- [Stated goal 1]
Reproduce the listing below exactly, from its first line up to and including the line that contains "var sketch = newSketch(context, id".

- [Source extract]
Solve the initial value problem

\begin{equation*}

(9x^2+y-1)-(4y-x)y'=0,\qquad y(1)=0.

\end{equation*}

Hint: Write an equation in the form $M(x,y)\,dx+N(x,y)\,dy=0$ and check if it is exact.

**Xuewen Yang**:

First I apologize that the format is bad, because it's my first time typing math equations using this forum, so I am not sure how it works.

Typing is always better than scanning. Please try to modify post to see how I did it. Observe special meaning of \$ ...\$ for inline math and \$\$...\$\$ for display math (occupying its own lines) in the source. -- V.I.

Second, wherever it says Q(x,y), it is not Q actually, it's that Greek letter phi which I don't know how to type. OK, I will change $Q$ to $\Phi$ but I am not sure why you don't like $Q$. :D

So here we go.

- [Stated goal 2]
From the forum excerpt above, pull out word for word the passage running from "(9x^2+y-1)-(4y-x)y'=0,\qquad y(1)=0." up to and including "how it works.".

[Stored entries]
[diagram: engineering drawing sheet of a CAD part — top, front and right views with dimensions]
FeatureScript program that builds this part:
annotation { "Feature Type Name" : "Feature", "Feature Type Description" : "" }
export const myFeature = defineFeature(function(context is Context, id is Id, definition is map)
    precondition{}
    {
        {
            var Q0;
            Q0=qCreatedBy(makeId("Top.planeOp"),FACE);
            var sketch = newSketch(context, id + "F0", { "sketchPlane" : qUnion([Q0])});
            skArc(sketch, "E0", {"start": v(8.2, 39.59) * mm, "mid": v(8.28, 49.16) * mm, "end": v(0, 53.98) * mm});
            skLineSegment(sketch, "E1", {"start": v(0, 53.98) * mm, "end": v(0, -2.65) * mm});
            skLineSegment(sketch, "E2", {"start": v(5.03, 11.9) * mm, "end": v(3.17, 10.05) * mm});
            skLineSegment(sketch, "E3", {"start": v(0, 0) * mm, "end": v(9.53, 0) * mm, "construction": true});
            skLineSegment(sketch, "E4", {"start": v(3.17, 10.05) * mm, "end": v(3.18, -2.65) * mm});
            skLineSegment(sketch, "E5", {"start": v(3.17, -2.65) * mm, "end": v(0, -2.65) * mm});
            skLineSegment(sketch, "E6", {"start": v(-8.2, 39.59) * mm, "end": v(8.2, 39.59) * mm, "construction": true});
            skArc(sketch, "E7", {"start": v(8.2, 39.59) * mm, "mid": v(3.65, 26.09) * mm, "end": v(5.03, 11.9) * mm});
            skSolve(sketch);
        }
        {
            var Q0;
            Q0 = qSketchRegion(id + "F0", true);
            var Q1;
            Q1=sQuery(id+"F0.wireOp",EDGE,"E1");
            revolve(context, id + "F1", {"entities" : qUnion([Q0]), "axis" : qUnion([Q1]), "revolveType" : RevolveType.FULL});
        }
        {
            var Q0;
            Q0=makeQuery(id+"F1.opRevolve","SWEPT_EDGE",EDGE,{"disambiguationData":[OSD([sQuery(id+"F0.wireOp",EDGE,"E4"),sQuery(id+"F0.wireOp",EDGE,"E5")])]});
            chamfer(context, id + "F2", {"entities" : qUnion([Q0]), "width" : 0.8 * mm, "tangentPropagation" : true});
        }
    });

- [Exercise output 1]
[diagram: engineering drawing sheet of a CAD part — top, front and right views with dimensions]
FeatureScript program that builds this part:
annotation { "Feature Type Name" : "Feature", "Feature Type Description" : "" }
export const myFeature = defineFeature(function(context is Context, id is Id, definition is map)
    precondition{}
    {
        {
            var Q0;
            Q0=qCreatedBy(makeId("Top.planeOp"),FACE);
            var sketch = newSketch(context, id + "F0", { "sketchPlane" : qUnion([Q0])});

- [Exercise output 2]
(9x^2+y-1)-(4y-x)y'=0,\qquad y(1)=0.

\end{equation*}

Hint: Write an equation in the form $M(x,y)\,dx+N(x,y)\,dy=0$ and check if it is exact.

**Xuewen Yang**:

First I apologize that the format is bad, because it's my first time typing math equations using this forum, so I am not sure how it works.